EXERCISE OBJECTIVE → Render the entries below as a Markdown table with the columns "Row" and "Text", starting with the line that contains "Which of the" and going on through the line that contains "Answer: the blue cloth". Put one line per row and skip any blank lines.

[Collected data]

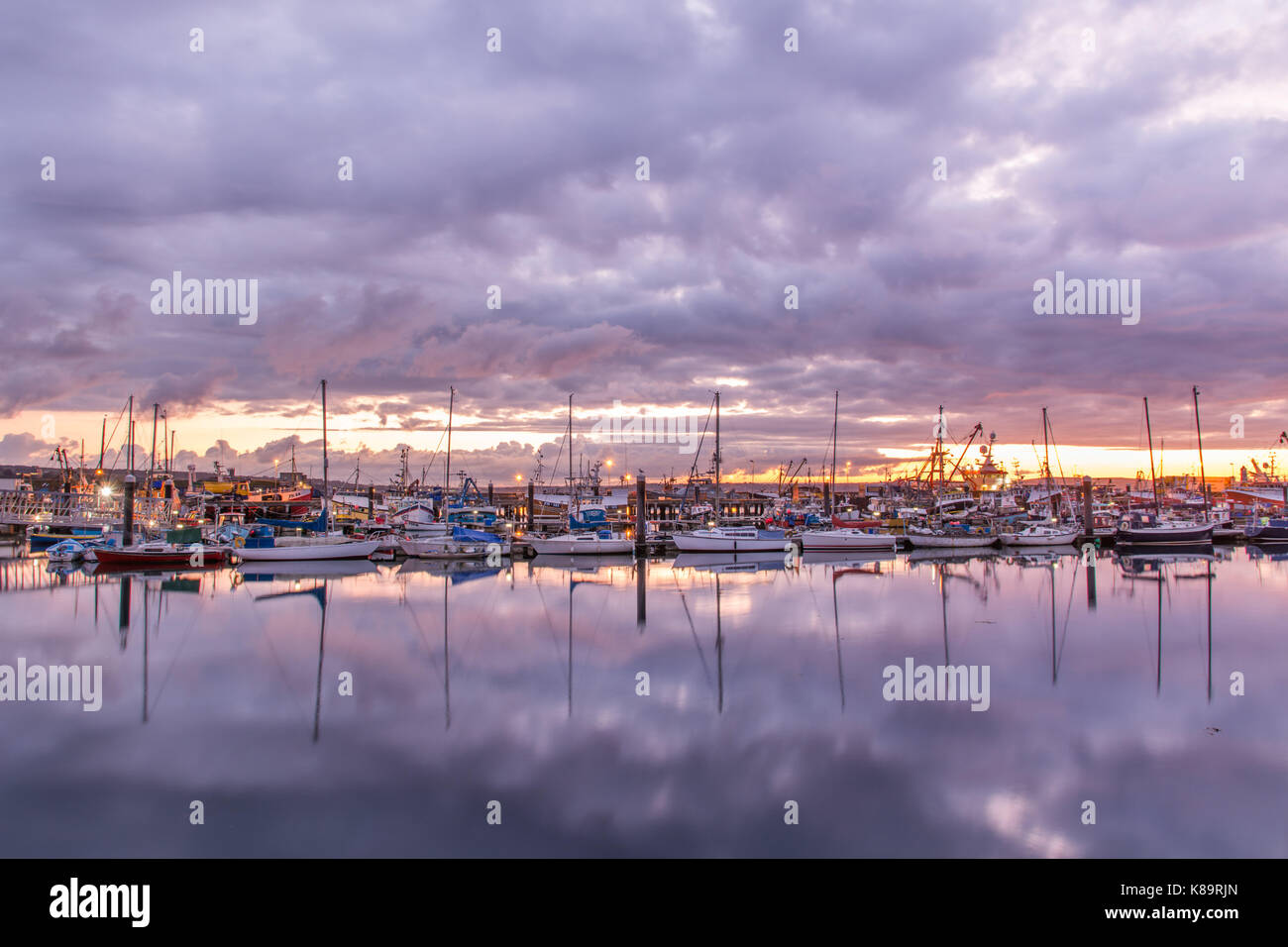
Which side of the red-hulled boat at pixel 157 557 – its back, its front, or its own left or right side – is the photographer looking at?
left

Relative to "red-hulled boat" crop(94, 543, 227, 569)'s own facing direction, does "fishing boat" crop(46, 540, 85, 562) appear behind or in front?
in front
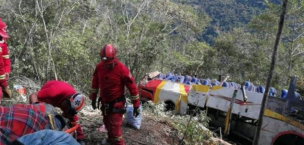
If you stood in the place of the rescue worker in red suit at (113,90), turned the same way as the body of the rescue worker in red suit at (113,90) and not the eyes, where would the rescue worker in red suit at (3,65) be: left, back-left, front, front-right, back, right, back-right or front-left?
front-right

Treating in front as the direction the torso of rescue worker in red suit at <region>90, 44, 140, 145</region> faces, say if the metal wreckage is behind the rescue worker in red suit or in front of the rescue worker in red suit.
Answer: behind

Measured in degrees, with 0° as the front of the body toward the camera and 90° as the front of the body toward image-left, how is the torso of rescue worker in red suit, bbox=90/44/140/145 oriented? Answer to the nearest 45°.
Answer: approximately 45°

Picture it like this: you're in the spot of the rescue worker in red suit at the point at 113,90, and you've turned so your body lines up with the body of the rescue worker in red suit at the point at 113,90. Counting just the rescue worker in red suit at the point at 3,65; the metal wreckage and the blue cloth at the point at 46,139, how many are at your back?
1

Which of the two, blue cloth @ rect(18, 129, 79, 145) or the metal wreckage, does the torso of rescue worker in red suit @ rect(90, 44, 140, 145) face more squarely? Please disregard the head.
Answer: the blue cloth
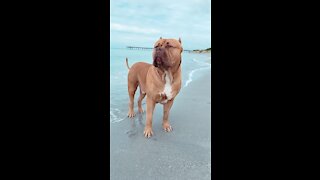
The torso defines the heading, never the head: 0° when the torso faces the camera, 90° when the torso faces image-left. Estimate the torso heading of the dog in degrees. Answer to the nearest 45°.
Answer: approximately 315°
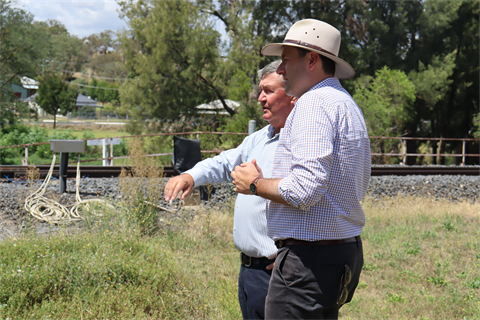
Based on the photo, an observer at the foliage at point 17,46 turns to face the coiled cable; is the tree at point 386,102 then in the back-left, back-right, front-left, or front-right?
front-left

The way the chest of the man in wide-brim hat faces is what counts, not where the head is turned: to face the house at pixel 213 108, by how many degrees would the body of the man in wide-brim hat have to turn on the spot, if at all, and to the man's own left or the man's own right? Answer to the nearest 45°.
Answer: approximately 90° to the man's own right

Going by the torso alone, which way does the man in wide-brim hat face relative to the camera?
to the viewer's left

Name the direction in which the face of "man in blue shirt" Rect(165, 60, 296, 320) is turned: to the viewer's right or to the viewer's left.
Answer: to the viewer's left

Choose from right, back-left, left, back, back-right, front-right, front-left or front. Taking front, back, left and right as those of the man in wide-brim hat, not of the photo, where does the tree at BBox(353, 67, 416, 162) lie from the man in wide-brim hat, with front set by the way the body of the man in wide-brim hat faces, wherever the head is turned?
right

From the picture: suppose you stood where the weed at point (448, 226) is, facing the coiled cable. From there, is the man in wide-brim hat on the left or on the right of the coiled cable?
left

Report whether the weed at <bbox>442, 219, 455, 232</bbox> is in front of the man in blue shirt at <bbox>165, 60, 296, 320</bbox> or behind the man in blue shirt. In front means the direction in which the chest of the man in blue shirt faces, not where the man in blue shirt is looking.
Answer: behind

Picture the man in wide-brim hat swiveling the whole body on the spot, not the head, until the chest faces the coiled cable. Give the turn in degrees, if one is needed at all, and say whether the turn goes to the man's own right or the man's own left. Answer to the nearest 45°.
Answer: approximately 45° to the man's own right

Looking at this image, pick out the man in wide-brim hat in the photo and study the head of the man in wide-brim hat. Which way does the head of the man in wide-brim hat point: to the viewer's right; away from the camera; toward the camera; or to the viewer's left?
to the viewer's left

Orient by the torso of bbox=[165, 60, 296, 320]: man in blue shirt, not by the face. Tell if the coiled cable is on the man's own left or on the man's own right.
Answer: on the man's own right
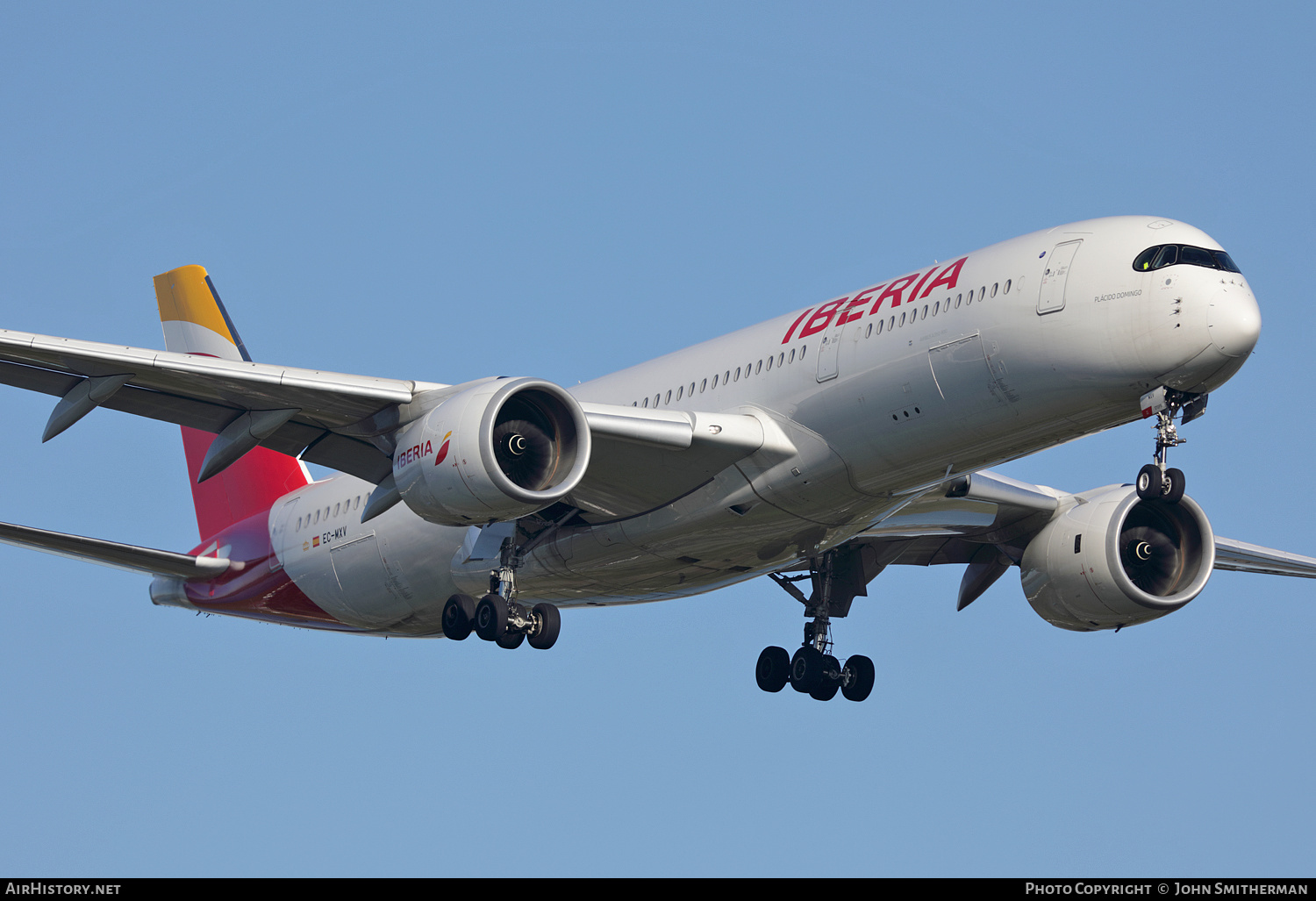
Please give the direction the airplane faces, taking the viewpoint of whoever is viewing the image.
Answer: facing the viewer and to the right of the viewer
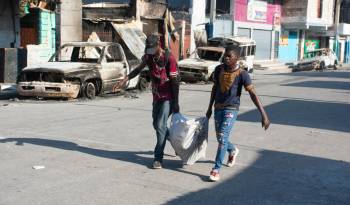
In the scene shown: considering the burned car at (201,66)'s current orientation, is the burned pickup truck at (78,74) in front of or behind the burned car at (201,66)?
in front

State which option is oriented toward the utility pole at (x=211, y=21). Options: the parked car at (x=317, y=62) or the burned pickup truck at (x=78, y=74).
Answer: the parked car

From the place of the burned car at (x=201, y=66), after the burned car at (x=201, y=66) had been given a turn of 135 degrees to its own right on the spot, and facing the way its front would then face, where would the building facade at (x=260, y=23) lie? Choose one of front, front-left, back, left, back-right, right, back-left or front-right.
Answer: front

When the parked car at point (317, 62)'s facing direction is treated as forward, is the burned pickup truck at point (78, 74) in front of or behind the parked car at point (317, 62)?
in front

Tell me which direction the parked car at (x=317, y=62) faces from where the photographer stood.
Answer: facing the viewer and to the left of the viewer

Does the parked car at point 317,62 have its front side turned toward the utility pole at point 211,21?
yes

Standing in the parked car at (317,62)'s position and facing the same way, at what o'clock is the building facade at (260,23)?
The building facade is roughly at 2 o'clock from the parked car.

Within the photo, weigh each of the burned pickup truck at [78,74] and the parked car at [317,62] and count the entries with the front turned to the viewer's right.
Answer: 0

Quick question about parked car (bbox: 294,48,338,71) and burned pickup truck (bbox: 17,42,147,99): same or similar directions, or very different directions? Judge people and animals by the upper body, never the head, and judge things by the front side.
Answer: same or similar directions

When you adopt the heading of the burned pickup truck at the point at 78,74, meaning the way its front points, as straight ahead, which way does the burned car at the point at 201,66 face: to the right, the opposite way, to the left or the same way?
the same way

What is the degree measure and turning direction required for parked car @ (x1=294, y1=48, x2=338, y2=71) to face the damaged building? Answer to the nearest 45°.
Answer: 0° — it already faces it

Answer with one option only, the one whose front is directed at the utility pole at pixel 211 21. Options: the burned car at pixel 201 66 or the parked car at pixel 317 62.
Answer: the parked car

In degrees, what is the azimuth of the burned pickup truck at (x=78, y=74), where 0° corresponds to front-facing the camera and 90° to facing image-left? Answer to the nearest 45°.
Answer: approximately 45°

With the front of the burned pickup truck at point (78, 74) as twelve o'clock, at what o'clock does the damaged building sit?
The damaged building is roughly at 5 o'clock from the burned pickup truck.

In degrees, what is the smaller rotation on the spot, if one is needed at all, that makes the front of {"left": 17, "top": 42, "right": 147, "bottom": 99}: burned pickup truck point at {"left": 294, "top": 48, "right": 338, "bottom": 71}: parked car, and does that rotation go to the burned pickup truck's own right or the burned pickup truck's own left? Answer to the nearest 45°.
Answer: approximately 180°

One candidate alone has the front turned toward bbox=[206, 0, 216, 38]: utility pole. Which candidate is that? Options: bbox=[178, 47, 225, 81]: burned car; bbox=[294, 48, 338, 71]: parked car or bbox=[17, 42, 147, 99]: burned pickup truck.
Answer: the parked car

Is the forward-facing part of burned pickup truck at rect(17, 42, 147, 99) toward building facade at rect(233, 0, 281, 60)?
no

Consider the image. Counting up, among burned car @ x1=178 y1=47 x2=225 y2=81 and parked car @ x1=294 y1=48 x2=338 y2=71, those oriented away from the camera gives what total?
0
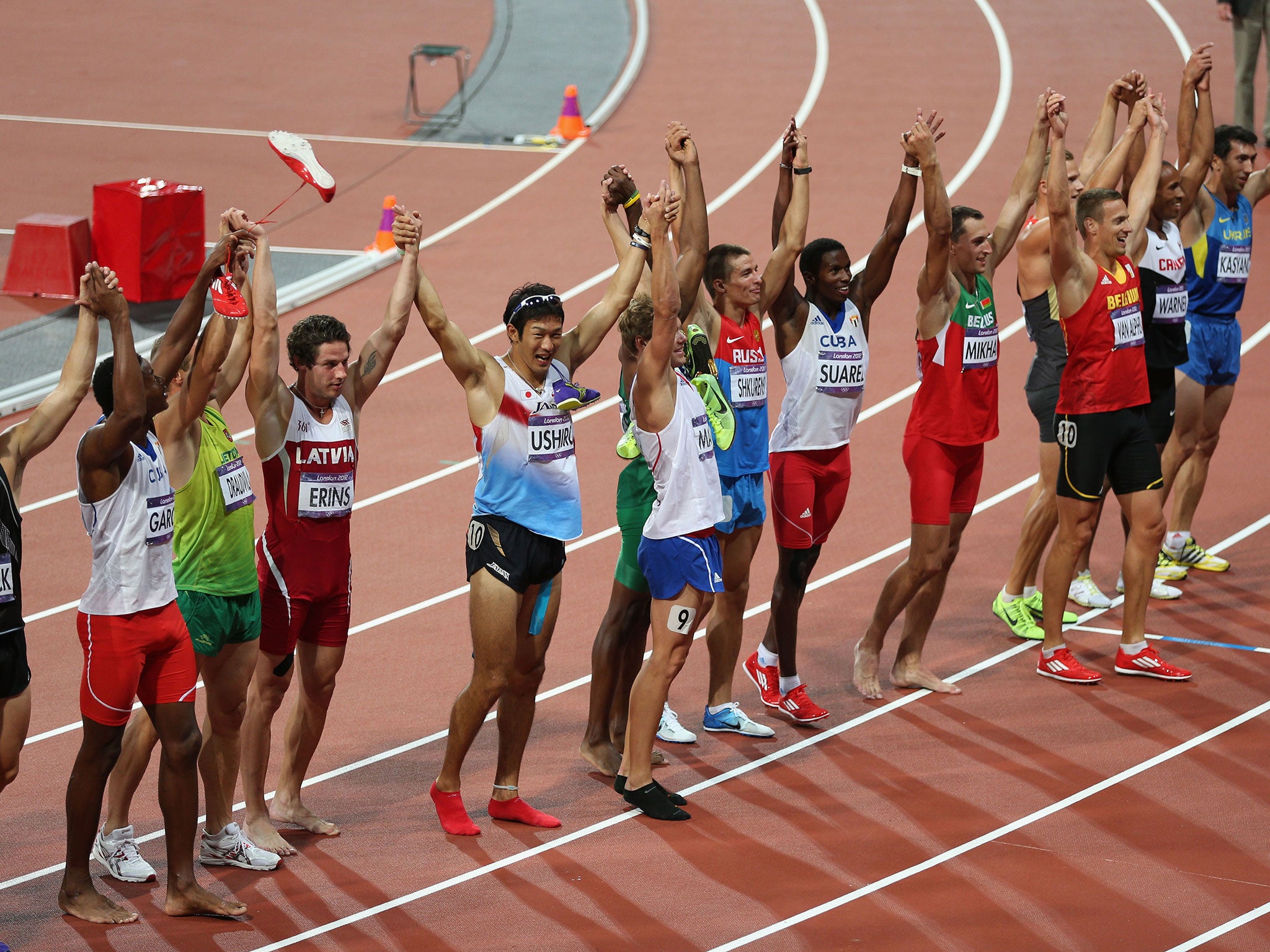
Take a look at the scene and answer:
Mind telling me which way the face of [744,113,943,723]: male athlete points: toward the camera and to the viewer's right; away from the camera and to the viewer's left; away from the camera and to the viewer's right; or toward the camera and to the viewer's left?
toward the camera and to the viewer's right

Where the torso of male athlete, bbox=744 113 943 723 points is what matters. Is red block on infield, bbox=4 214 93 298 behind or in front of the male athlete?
behind

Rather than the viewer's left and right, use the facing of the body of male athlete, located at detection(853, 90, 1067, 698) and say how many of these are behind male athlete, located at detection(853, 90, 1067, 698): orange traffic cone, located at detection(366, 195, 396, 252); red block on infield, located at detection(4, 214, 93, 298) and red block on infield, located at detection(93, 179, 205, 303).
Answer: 3

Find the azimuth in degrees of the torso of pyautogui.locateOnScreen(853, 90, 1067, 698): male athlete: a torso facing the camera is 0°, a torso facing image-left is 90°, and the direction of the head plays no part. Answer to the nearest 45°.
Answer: approximately 315°

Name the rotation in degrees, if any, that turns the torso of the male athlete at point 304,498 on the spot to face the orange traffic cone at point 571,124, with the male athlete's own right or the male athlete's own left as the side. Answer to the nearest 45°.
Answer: approximately 135° to the male athlete's own left
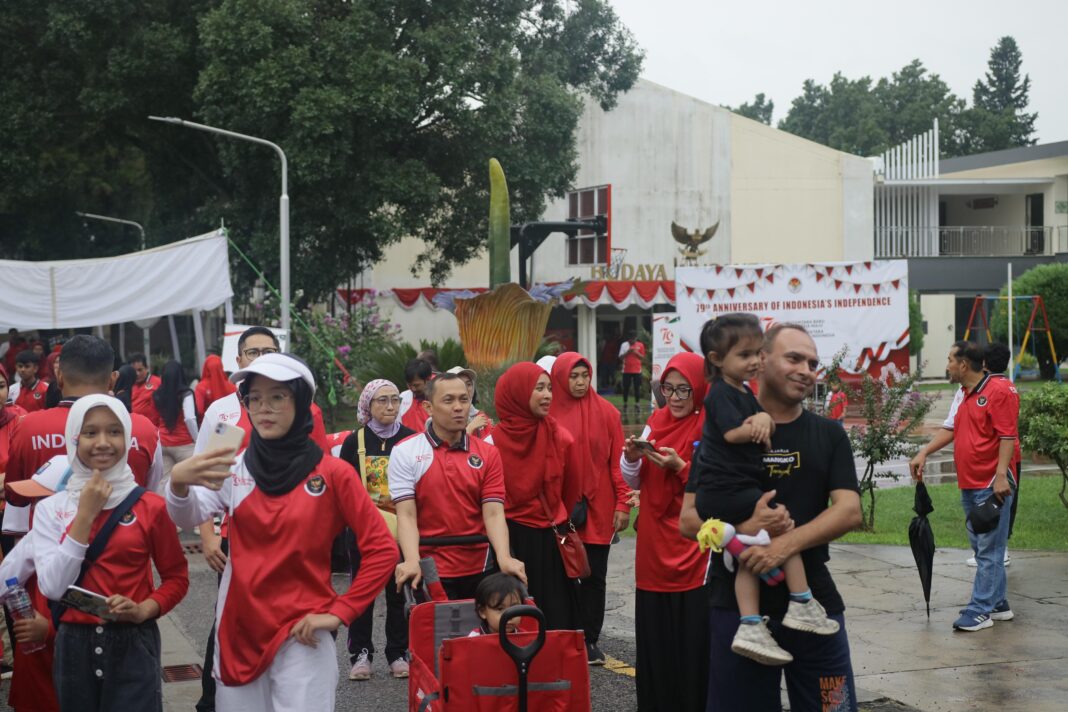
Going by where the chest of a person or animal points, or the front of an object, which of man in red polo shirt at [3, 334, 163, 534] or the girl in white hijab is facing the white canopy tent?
the man in red polo shirt

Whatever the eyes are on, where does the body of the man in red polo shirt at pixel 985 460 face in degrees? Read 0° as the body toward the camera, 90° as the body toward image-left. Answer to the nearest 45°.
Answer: approximately 45°

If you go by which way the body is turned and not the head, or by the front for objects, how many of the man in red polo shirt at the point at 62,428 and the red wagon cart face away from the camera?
1

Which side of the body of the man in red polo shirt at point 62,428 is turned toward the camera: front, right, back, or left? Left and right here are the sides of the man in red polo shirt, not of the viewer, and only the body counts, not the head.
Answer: back

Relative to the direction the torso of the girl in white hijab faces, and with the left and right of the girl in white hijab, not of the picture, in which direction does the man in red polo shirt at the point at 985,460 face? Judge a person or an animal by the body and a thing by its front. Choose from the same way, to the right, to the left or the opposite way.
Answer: to the right

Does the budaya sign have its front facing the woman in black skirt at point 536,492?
yes

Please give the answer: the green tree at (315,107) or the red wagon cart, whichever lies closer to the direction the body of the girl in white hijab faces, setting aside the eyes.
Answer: the red wagon cart

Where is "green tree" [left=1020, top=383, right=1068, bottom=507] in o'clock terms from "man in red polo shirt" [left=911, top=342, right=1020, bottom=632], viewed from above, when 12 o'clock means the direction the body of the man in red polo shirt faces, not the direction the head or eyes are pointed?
The green tree is roughly at 5 o'clock from the man in red polo shirt.

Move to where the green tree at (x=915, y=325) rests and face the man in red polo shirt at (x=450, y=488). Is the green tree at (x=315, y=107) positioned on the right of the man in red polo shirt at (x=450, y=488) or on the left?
right

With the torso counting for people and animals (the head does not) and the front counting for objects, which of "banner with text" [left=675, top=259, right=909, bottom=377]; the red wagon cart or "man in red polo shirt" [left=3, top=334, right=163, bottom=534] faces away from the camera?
the man in red polo shirt
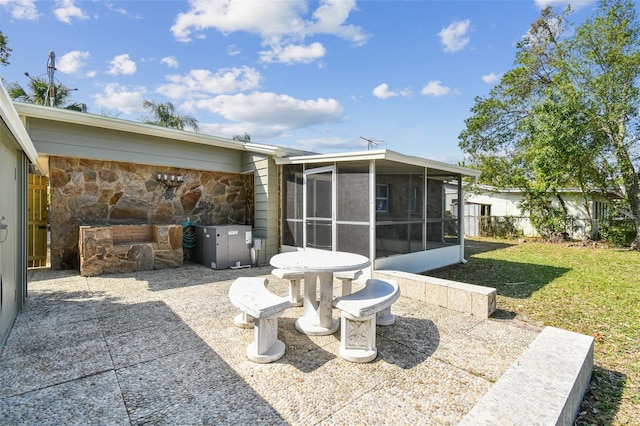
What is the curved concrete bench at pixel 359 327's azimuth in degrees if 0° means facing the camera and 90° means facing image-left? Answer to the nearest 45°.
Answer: approximately 135°

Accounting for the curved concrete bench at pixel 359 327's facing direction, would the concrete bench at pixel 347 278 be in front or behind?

REPLY →
| Row | Text |
|---|---|
| 1 | Which of the two, blue cloth @ rect(18, 129, 79, 145) or the metal wreckage, does the torso of rescue worker in red suit @ rect(90, 44, 140, 145) face more squarely? Please disregard the head. |
| 2 | Answer: the blue cloth |